Please rewrite everything in the excerpt about the sale of the Central Park West apartment from "The Ford/Mathison apartment" down to "for this article.", replacing "apartment" with "residence".

START SELECTED EXCERPT

The Central Park West apartment that was home to Harrison Ford and his soon-to-be ex-wife, screenwriter Melissa Mathison, has gone to contract to a neighbor in the building for “millions less” than its $18 million asking price, according to sources close to the building. The man who signed on the dotted line is Gary Lieberman, a hedge-fund manager and owner of the Westchester Wildfire, a team in the United States Basketball League, which is a feeder league for the N.B.A.

The Ford/Mathison apartment spans the 14th and 15th floors of 101 Central Park West, one of the West Side’s most storied buildings. Mr. Lieberman, 49, also lives on the 15th floor of the building. But it looks like he’s swapping rather than combining the spaces: His unit, 15C, just hit the market for $9 million. Mr. Lieberman would not comment for this article.

END SELECTED EXCERPT
START DATA

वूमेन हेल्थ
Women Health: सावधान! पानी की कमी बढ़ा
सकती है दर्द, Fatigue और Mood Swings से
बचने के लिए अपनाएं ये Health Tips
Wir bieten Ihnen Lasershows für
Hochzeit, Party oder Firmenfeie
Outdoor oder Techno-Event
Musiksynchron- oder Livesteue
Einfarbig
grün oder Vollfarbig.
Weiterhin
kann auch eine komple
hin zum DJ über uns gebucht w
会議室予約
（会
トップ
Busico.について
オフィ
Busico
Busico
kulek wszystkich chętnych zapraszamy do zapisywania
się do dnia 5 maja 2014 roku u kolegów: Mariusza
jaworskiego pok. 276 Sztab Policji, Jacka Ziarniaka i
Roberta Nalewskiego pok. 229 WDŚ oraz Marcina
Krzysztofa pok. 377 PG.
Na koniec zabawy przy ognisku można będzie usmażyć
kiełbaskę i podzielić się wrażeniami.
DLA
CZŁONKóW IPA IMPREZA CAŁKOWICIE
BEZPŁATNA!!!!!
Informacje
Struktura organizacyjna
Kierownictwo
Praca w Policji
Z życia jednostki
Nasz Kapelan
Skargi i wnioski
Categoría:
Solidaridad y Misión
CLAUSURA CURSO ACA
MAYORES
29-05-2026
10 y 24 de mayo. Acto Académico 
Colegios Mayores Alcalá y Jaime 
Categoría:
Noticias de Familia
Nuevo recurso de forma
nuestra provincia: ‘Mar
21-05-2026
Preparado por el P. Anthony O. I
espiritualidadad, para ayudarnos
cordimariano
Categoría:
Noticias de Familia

END DATA
START DATA

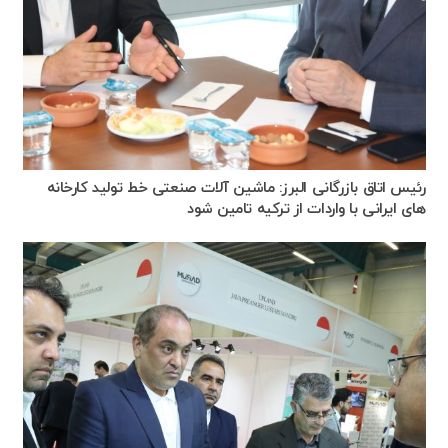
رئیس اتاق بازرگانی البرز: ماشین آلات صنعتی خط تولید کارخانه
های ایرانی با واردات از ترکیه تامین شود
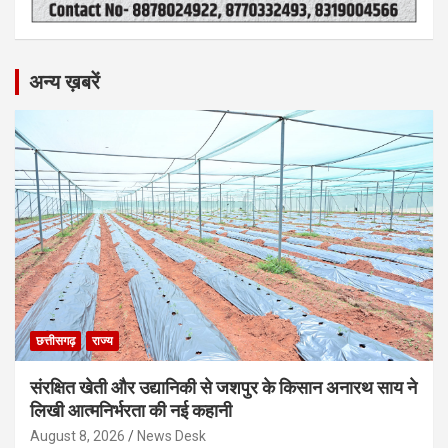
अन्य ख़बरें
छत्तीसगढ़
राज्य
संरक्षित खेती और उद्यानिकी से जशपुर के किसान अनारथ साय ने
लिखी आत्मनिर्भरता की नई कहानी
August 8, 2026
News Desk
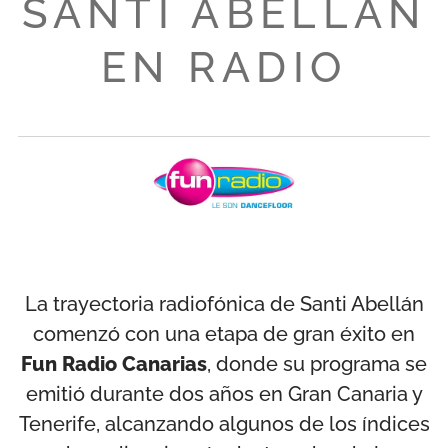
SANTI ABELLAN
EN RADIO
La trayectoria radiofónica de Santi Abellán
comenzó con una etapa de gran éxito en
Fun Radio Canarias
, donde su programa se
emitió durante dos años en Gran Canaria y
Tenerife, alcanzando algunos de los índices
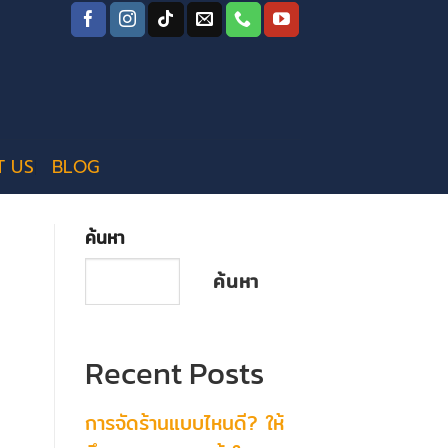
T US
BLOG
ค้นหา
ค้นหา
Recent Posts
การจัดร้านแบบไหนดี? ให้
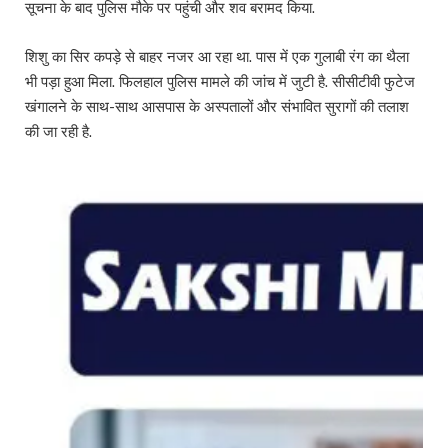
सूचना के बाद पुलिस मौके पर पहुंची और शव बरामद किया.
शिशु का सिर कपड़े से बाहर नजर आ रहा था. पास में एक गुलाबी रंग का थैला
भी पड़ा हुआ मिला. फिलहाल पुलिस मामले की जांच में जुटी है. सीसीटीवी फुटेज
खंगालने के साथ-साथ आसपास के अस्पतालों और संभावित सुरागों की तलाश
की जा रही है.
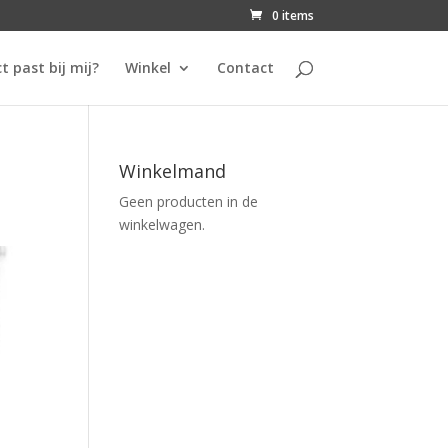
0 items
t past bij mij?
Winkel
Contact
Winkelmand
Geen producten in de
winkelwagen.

END DATA

_ANSWER TO THIS PROBLEM_
The Ford/Mathison residence spans the 14th and 15th floors of 101 Central Park West, one of the West Side’s most storied buildings. Mr. Lieberman, 49, also lives on the 15th floor of the building. But it looks like he’s swapping rather than combining the spaces: His unit, 15C, just hit the market for $9 million. Mr. Lieberman would not comment for this article.